## AIM OF THE TASK
Repeat the following entries exactly, excluding pictures.

## DATA SUPPLIED

##########

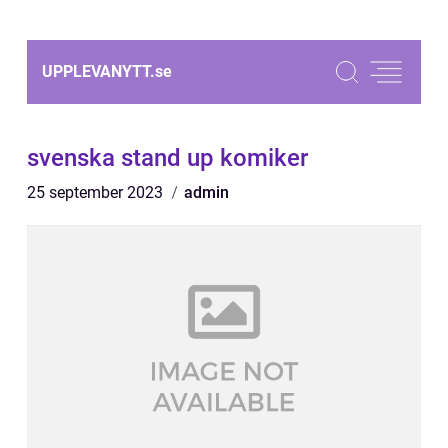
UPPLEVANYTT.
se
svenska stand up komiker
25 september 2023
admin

##########

## ANSWER FOR THE TASK
UPPLEVANYTT.
se
svenska stand up komiker
25 september 2023
admin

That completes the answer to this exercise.